> Provided information:
◆ ◆ ◆ ◆ ◆

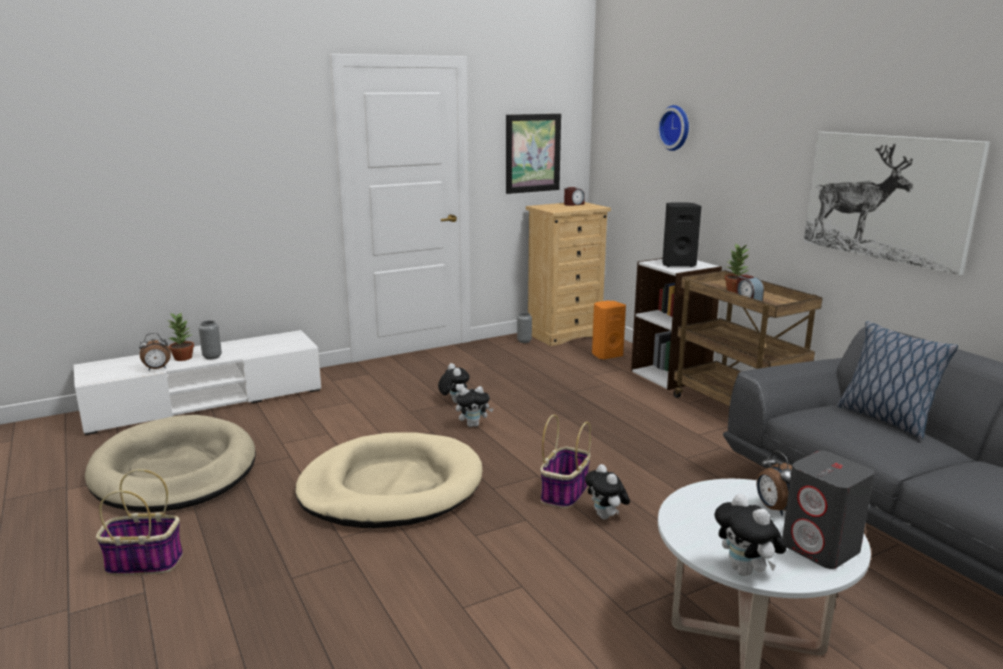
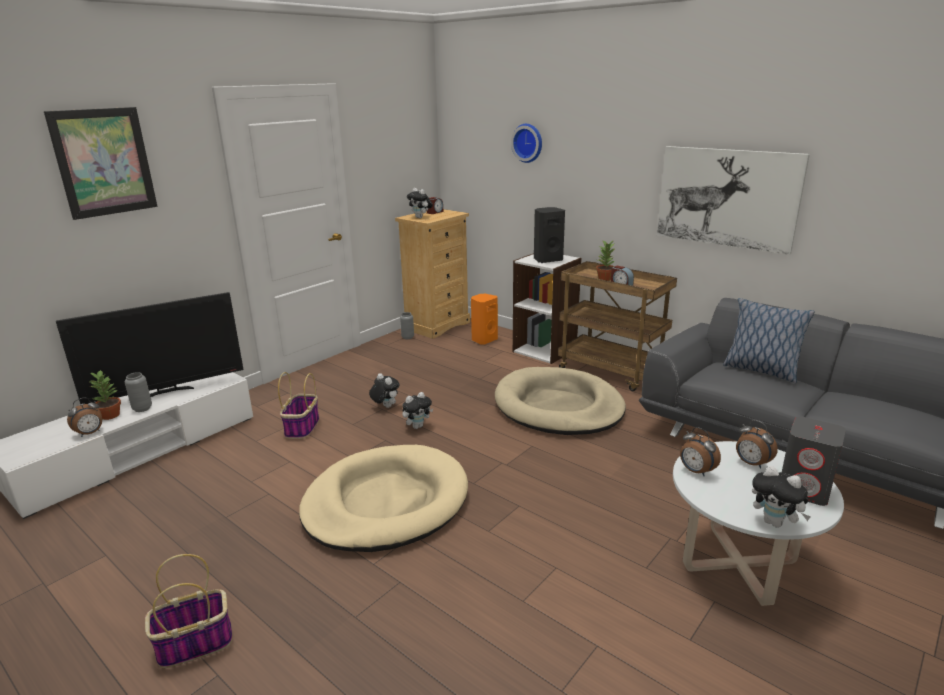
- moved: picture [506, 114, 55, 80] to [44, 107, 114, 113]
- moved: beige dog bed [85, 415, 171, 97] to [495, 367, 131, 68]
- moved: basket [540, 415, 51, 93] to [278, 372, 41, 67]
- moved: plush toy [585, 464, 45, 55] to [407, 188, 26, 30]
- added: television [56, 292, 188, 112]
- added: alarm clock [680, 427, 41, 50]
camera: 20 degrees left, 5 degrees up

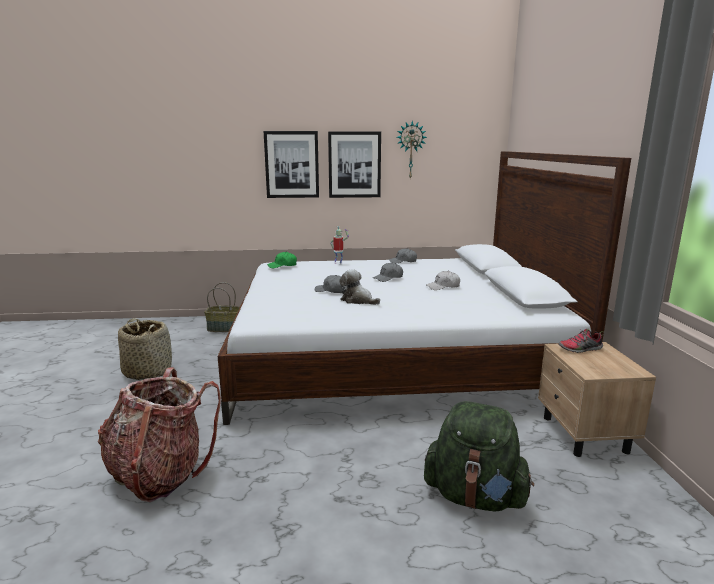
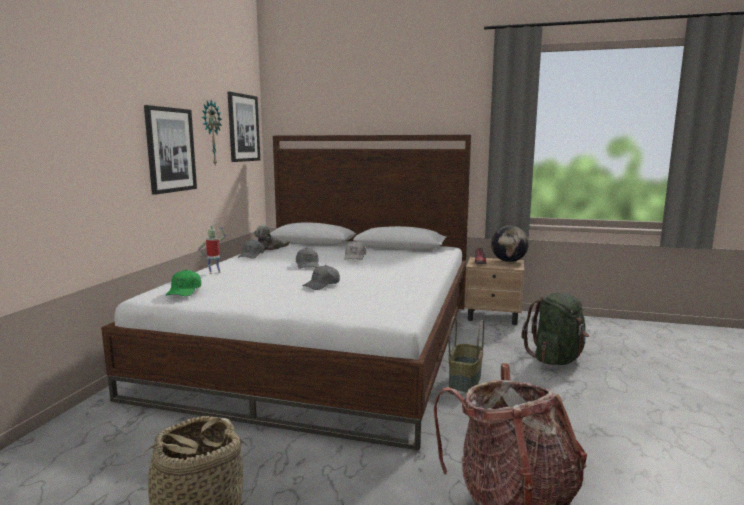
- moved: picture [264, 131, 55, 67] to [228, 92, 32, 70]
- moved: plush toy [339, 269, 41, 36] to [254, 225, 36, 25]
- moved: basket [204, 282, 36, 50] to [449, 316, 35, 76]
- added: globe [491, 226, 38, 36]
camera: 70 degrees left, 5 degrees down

◆ ◆ ◆ ◆ ◆

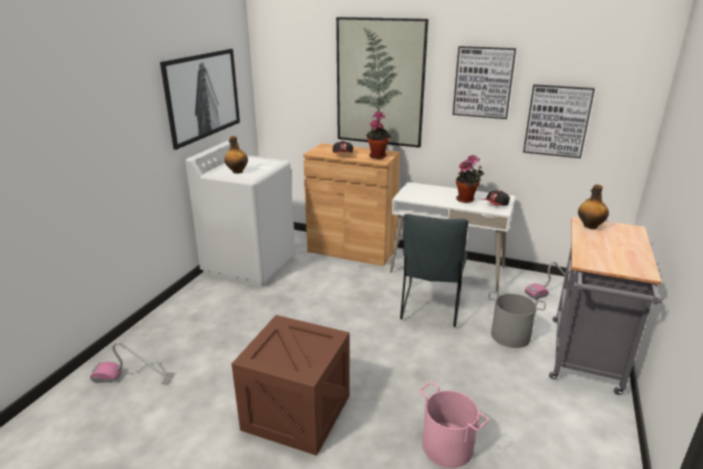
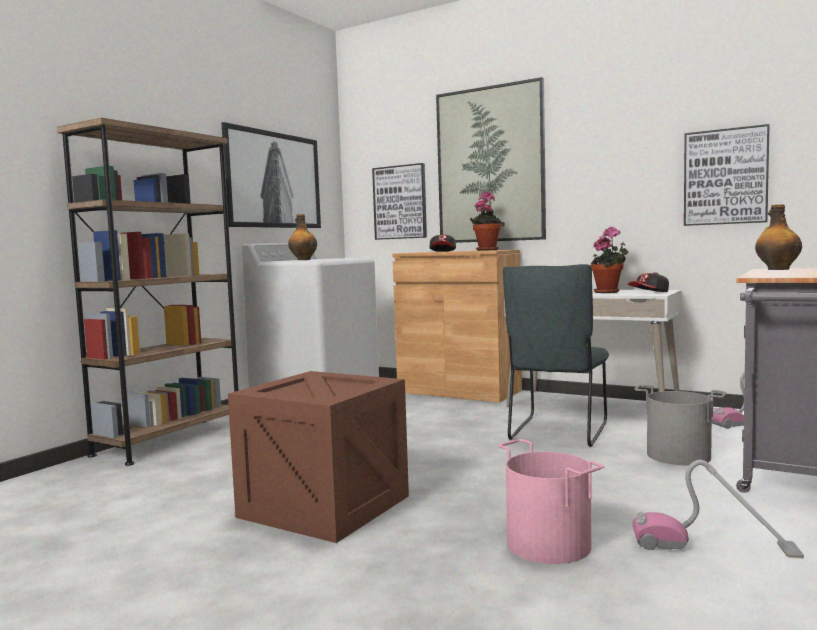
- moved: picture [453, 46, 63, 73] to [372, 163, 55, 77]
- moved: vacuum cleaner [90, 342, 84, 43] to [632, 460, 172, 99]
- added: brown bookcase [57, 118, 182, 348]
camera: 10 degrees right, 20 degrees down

◆ ◆ ◆ ◆ ◆

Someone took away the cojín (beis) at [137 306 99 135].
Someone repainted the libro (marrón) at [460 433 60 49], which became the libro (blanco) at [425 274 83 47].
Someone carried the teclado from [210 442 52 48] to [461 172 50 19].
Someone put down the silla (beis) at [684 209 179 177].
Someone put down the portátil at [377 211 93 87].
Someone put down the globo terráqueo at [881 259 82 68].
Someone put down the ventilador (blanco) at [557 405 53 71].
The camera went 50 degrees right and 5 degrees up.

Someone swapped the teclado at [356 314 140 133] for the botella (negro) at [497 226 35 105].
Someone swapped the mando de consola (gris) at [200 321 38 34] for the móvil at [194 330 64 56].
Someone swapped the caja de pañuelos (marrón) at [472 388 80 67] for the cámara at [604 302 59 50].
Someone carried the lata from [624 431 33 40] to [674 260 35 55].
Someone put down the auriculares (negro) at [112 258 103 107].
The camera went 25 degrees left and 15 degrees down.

◆ ◆ ◆ ◆ ◆

> Task objective: Please copy the lines above from the line with "Someone took away" up to and including the line with "Someone put down the ventilador", exactly as written and with nothing else.

> Solution to this exercise:
Someone took away the cojín (beis) at [137 306 99 135].
Someone repainted the libro (marrón) at [460 433 60 49], which became the libro (blanco) at [425 274 83 47].
Someone carried the teclado from [210 442 52 48] to [461 172 50 19].
Someone put down the silla (beis) at [684 209 179 177].
Someone put down the portátil at [377 211 93 87].
Someone put down the globo terráqueo at [881 259 82 68].
Someone put down the ventilador (blanco) at [557 405 53 71].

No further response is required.